Re: “Words and Meaning” (August 22) and “False Death Panel Rumor”  (August 14). Both articles misrepresent my views and, worse, fail to inform the public about why the House health bill (H.R. 3200) is coercive to seniors. I support helping the uninsured gain coverage, but a provision in the bill would use Medicare reimbursement policy to force seniors to undergo the kind of end of life consultation government deems appropriate, whether the patient and family want it or not. Last week, the Senate Finance Committee realized how wrong this would be and ripped a similar provision from their health bill draft.

The August 14 article claims that the legislation “simply aims to provide Medicare coverage for once-every five year conversations with doctors” over end of life care. Wrong. The bill prescribes what must be covered in the consultation (pages 425-30), a matter that should be left to patients and doctors. Worse still, the legislation states that the Medicare system will rate a doctor’s “quality” and adjust reimbursement based on the percentage of the doctor’s patients who create living wills and the percentage who adhere to them (p. 432). Paying doctors for consultations is fine. Penalizing them based on their patients’ choices is wrong.

The “adhere to” part is especially dangerous. Some people say “they’d never want to be on a ventilator,” but when the time comes, they choose it over death. Under the House bill, doctors would incur penalties when families don’t adhere to end of life plans — a horrible conflict of interest.
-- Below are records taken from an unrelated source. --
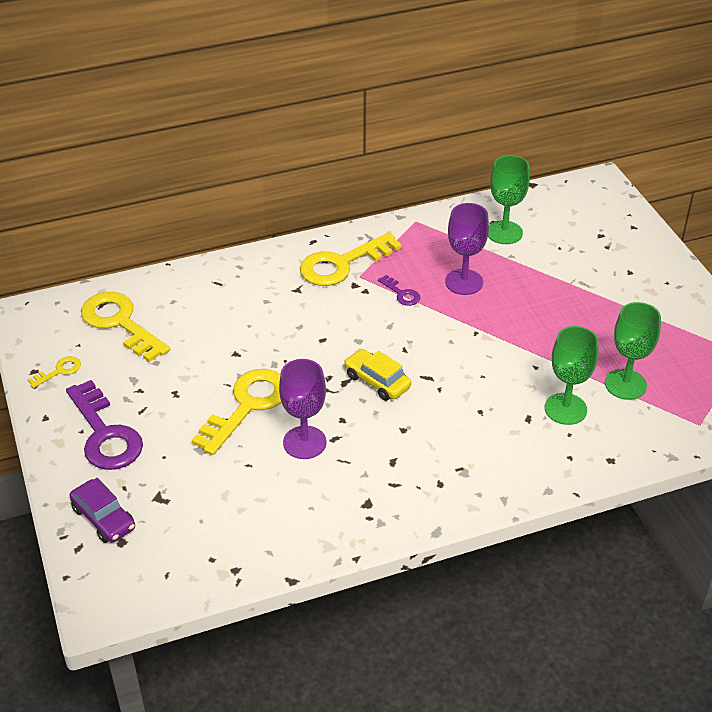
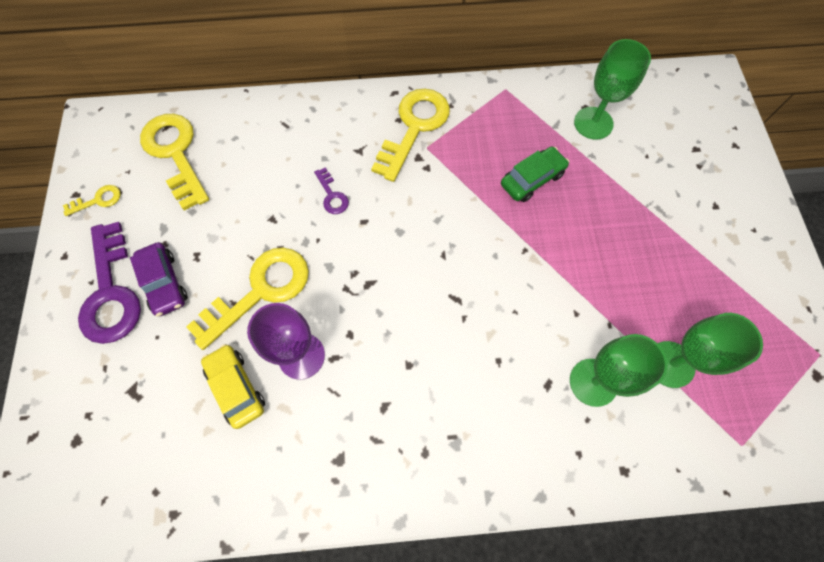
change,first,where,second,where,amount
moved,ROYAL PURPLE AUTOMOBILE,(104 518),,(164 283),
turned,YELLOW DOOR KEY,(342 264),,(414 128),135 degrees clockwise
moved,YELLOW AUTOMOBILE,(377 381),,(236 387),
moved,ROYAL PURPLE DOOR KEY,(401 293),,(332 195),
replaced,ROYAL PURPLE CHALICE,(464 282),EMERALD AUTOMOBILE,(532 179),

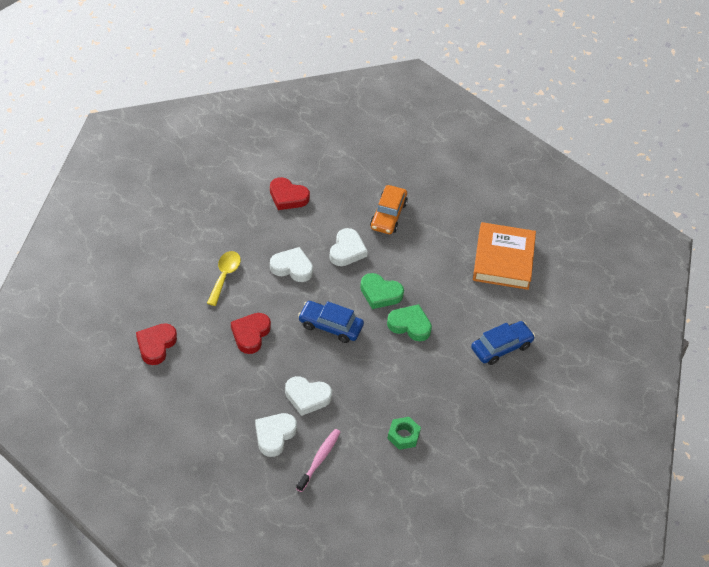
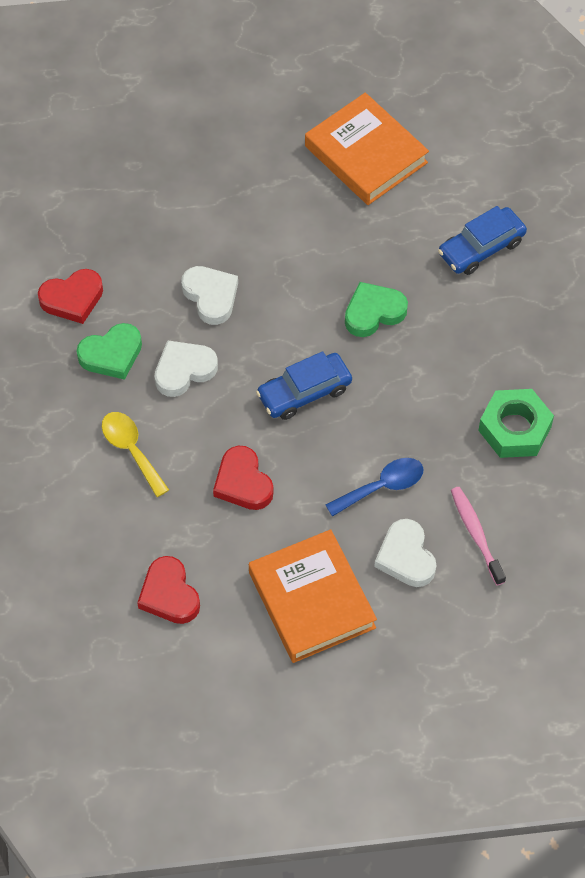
change,first,where,second,where,amount
replaced,WHITE LOVE HEART,(307 397),ROYAL BLUE TEASPOON,(382 487),
moved,EMERALD LOVE HEART,(380 293),,(111 354),
removed,BRIGHT ORANGE AUTOMOBILE,(388 215),,,
resized,EMERALD HEX NUT,(403 436),,(515 428),x1.55
turned,ROYAL BLUE AUTOMOBILE,(501 347),,(481 248),135 degrees counterclockwise
added,,,BRIGHT ORANGE HARDBACK,(311 600),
As a patient advocate, I see these difficult situations and know that government should not be involved. As you can see, my concerns are unrelated to and do not mention “death panels.” Your “Words and Meaning” column incorrectly identifies me as a “proponent of the ‘death panels'” interpretation. Even Jon Stewart made it clear I had not made such a claim.

Betsy McCaughey
Committee to Reduce Infection Deaths

P.S. To the public editor and staff, the August 22 article also incorrectly claims that I am a Republican.